Problems to work on
A. List the screen names of everyone in the comment thread who is introduced with the word "said:".
B. Answer these questions from the comment thread:
(i) In which city is MichLib sitting at the office?
(ii) Which two institutions does the opening comment say McCain has campaigned to reform?
(iii) Which firm does GSpinks say went belly-up on the day McCain repeated his line about the economy?
C. Continue the comment thread on the 2008 campaign and the economy from its last line.

Source extract
You may think so, Jon, but this is a case of preaching to the choir with standard boilerplate.

Perhaps more relevant to most attentive voters would be some insight into how Obama plans to break with the standard Democrat line on Fannie Mae and Freddie Mac, which McCain has a long and substantive track record of campaigning for reforming against opposition from both the Bush people and the Democrats in Congress, including Obama.

September 15, 2008 12:12 PM

MichLib said:

I'll just say I appreciate Joe's shoutout to Lansing where I'm sitting in my office working right now. And no, I wouldn't agree either, that the fundamentals of our economy are strong right now.

September 15, 2008 12:32 PM

Wandreycer1 said:

This is perfect, spot on.  Go Joe go, this is the real message of this campaign.

I only wish he'd cool it on praising McCain, he does not deserve it and I frankly don't care about Joe's personal friendship with him.  McCain is disgraceful.

September 15, 2008 12:49 PM

dbhuff said:

Succintly putting the economic suggestions of the Obama campaign into sound bites is extrememly difficult. But it is essential, today, since the soundbite from MC is taht the economy is fundamentally strong, What a great line to pivot off of.

Details about Fannie and Freddie, bank supports, etc won't interest average voters, but this speech begins to make the point that we have a big shit storm headed our way, and Obama has our back, while MC has ... rich people's backs...

September 15, 2008 1:02 PM

GSpinks said:

I don't actually have a problem with acknowledging and crediting people for what they have done right and have done well; if nothing else, it clears a path when it is time to start taking stabs at the person. Being able and willing to grant a person the credit they are rightly do makes the negatives that much more potent. This can be problematic when the person is a complete screw-up; but establishing a prior pattern of acknowledging positives helps when there is nothing positive to say about one's opponent, as well.

I'm wondering when will McCain drop the line about "the fundamentals of our economy are strong". At best, this sounds like a euphemism for "our economy is shrinking, but that just means we are creating room for growth". At worst, it sounds like a euphemism for "The rich are continuing to get richer, I don't see what the big deal is." When the economy is losing more jobs than are being created, the fundamentals are not strong. When the banks are failing, and the government has to bail-out institutions like Fannie and Freddie, the economy is not strong.

And McCain is going to have to do a lot better than the standard platitudes of "reform Wall St." and "increse regulations" if he wants to gain fiscal policy credibility. Saying things like "the fundamentals of our economy are strong" on the day when Lehman goes belly-up does not help.

Information provided

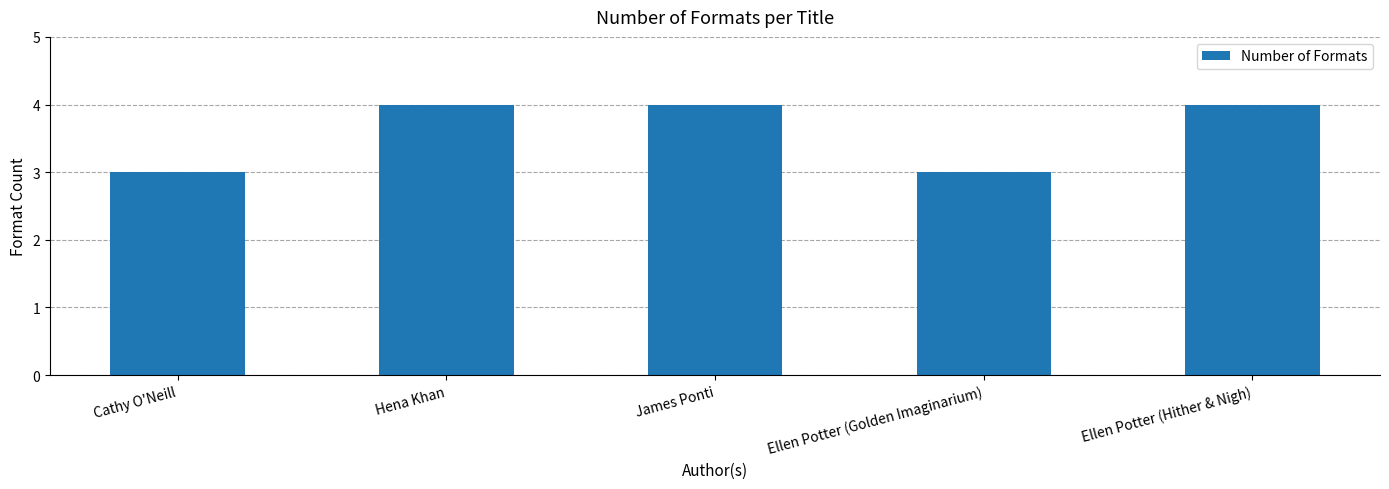

What is the average value?

4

Per-task outputs
A. MichLib, Wandreycer1, dbhuff, GSpinks

B.
(i) Lansing
(ii) Fannie Mae and Freddie Mac
(iii) Lehman

C.
September 15, 2008 1:15 PM

Wandreycer1 said:

Perhaps McCain can let us know exactly which fundamentals he thinks are sound.  It will tell us everything you need to know about his values.

September 15, 2008 1:30 PM

mjhollerich said:

To robertpowell:

Sure it's to the choir.  But does that mean the choir is imagining their difficulties?  Take a look at Frum's effort to come (partially) clean about rising economic inequality and its political fallout (Sunday NYT Magazine of Sept 7).

But I'll grant you:  from what I know about Fannie and Freddie, this is an unholy mess in which the Dems are complicit in their own way.  What was the name of that quondam Obama advisor from, I think, Minnesota, who had to leave the campaign because he was damaged goods from earlier Fannie Mae troubles?

September 15, 2008 1:48 PM

wildboy said:

Actually, McCain is doing the same thing that another economically functionally illiterate politician (that would be George W. Bush) was doing earlier this year, as Bear Stearns unraveled and housing prices fell through the floor -- trying to calm the markets but repeating pablum statements that everything is OK, we're just going through a phase, etc., etc.  This didn't work then, and it doesn't work now, because investors are not stupid, and markets are not calmed by simply repeating a soothing mantra.  The only way to calm down a turbulent market is to provide clear policies on how to stop and contain the current bleeding and how to find a way out of the mess, both in the near-short-term and the longer-term.  That's what Bernanke and Paulsen did in the spring, and what will need to be done now.  McCain's comments just show how clueless he is about economics and how markets work and react.  Obama needs to grasp this moment, propose concrete short- and long-term steps IMMEDIATELY, and not let this go until the election.

Oh, and another thing -- anything that keeps Sarah Palin's name out of the headlines (for any reasons short of her sacrificing a goat to Baal live on prime-time television) is good for the Dems.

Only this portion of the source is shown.